Claim No. 2. This contract called for the rental of a % c. y. gasoline shovel with caterpillar traction for a period of 3 months, at a rental of 400 dollars per month. Fogle agreed to pay the wages of an operator and maintain the shove] in [119]*119good repair. Here again the Government admits proper delivery of the equipment in working condition at the site of the project, and Fogle concedes that the Government at no time made use of the shovel. Fogle, however, claims damages for the alleged breach of this contract by the Government in the sum of $549.03, which amount represents the net profit Fogle would have made on the contract if the Government had operated the shovel in accordance with the contract.

Claim No. 3. This contract was for the rental of a concrete mixer at $84.00 per month. Fogle duly delivered this mixer on the project, but it was neither accepted nor used by the Government for the reason that the project had already been completed. Fogle now seeks damages for the alleged breach of this contract by the Government in the sum of $9.18. This amount represents the cost of transporting the mixer to the side of the project.

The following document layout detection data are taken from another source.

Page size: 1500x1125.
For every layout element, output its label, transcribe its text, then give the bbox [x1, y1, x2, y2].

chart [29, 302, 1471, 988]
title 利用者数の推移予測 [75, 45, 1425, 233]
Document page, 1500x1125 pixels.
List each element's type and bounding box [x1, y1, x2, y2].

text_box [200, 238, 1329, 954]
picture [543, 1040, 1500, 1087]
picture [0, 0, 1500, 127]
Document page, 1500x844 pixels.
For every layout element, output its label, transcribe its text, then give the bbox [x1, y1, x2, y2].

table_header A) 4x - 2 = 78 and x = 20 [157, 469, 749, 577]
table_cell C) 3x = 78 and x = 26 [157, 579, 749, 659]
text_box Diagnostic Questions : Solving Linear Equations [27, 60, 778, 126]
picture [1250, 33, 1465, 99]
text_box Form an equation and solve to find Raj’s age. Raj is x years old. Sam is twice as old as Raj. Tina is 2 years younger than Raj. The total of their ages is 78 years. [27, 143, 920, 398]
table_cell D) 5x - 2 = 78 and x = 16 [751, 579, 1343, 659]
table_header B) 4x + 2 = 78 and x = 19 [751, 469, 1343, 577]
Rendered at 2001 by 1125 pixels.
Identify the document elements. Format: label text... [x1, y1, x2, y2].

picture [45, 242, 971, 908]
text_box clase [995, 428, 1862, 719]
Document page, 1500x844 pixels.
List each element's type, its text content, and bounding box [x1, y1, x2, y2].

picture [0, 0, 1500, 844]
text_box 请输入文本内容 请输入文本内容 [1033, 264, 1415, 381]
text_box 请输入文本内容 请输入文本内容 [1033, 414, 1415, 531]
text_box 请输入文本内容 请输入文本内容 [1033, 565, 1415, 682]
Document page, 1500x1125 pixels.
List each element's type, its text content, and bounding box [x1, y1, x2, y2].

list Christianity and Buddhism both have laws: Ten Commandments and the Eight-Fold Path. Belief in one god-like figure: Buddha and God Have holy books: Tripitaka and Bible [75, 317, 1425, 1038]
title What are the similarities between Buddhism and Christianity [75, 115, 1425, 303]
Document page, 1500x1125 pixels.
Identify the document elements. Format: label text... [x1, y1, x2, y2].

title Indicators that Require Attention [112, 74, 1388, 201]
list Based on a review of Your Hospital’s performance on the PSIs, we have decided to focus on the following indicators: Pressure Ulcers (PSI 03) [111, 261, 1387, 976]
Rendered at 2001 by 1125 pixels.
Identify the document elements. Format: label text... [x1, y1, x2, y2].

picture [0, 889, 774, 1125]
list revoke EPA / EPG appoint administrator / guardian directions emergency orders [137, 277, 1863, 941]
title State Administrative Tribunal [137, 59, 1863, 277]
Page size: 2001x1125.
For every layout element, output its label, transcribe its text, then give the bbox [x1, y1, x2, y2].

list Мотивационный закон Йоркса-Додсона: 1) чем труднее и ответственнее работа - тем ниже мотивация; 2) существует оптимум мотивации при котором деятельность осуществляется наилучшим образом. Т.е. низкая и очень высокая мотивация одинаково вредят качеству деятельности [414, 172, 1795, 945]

Since the same legal principles apply to each of the contracts, we shall group them together in our treatment of the case. We have no quarrel with Fogle’s general statement of the law that a contract must be read as a whole, with effect given to each provision thereof in order to arrive at the true intention of the parties. While Fogle concedes the absence on the part of the Government of an express agreement to use the equipment furnished, we are urged to read into the contracts an implied promise by the Government to operate the shovel and mixers. Thus, Fogle emphasizes the fact that it was obliged to deliver this equipment on the project and to maintain the equipment in good condition, all at its own expense. Why, asks Fogle, would it assume these obligations unless the Government was correspondingly bound to make use of the equipment furnished it?

In support of this proposition, our attention is called to the case of Southern Ry. Co. v. Franklin, 1899, 96 Va. 693, 32 S.E. 485, 44 L.R.A. 297. Here a railroad leased its property to the receiver of another road for a term of 34 years. Nine years later, the lessee manifested its intention to abandon the leased road.